Sometimes, dining alone isn't so lonely, like when you get a visit from Shiro Kashiba on the gorgeous patio of his eponymous sushi temple in Seattle.

Moreover, what is the cost of deterring these diners? Take my example from above regarding my upcoming trip to London. Four of the five restaurants didn't have an option to book a table for one online. Guess which one will get my money? And even if five of five didn't have options for one online, I am a go-getter when it comes to these sorts of things and I will reach out. But most people are not like me. Imagine the restaurant with wide-open two-tops on a given night who doesn't offer spots for one in their online system, so the solo diner with less willingness to take the extra steps just looks elsewhere and that two-top sits empty.


The problem isn't just in restaurants, either. I can't count the number of times I have had to ask a butcher to cut a piece of fish into a smaller portion so I could take it home for just me, or how many times I have had to answer the question "just one?" at a meat or seafood counter. Burger patties are almost always packaged in pairs or more. Produce in supermarkets is often bundled or packaged in a way that makes it difficult for a single person to consume all of it before it perishes unless maybe they are eating it every day. I can't remember the last time I actually finished a box of arugula, even though it is one of my favorite greens. With such a staggering food waste problem in this country, and a surging number of people eating alone at home, it seems the whole industry might need a reality check.


Seems to me a dining companion would obstruct this sunset view over the Shepscot River outside Red's in Maine.

I suppose my point is that I am rather weary of this blindspot, and it's starting to make me downright angry as a frequent single diner. Even at restaurants where I'm a regular, where I've brought bucketloads of my money to spend, I have to fight to get a table these days. It makes me feel undervalued and invisible, and every email I have to send groveling for a table chips away at the confidence and joy I have built surrounding my solo dining.

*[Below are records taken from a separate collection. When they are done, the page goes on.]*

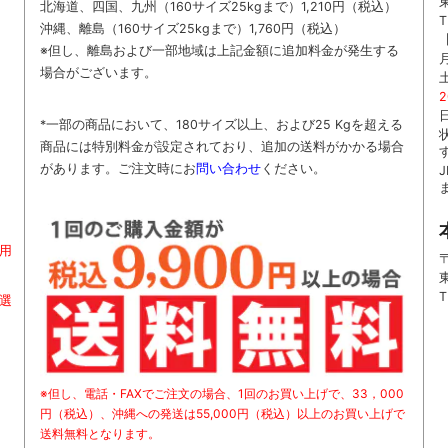
北海道、四国、九州
（160サイズ25kgまで）
1,210円（税込）
T
沖縄、離島
（160サイズ25kgまで）
1,760円（税込）
※但し、離島および一部地域は上記金額に追加料金が発生する
場合がございます。
*一部の商品において、180サイズ以上、および25 Kgを超える
商品には特別料金が設定されており、追加の送料がかかる場合
があります。
ご
注文時に
お
問い合わせ
ください
。
用
〒
T
お選
※但し、電話・FAXでご注文の場合、1回のお買い上げで、33，000
円（税込）、沖縄への発送は55,000円（税込）以上のお買い上げで
送料無料となります。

I realize that I am of course incredibly privileged to have the resources to dine at such places in the first place, and I of course have been able to successfully score reservations at myriad wonderful places as a party of one. But it seems to me that the food industry, high-end and approachable alike, is missing some of the fundamental changes to our social structure in the name of the bottom line, a figure that may not be affected the way they think it is by their policies that slight solo diners. In the process, they are alienating these diners, who are often some of the most dedicated, inquisitive, passionate eaters out there. Food critics. Wanderers. Businesspeople. Ravenous food pilgrims. Beyond the particular cruelty of carrying on with an unfair default assumption and therefore excluding these people, they are missing out on the opportunity to commune with them over their food; their art.


If the bottom line is all this industry cares about, then it's an industry that I don't recognize anymore.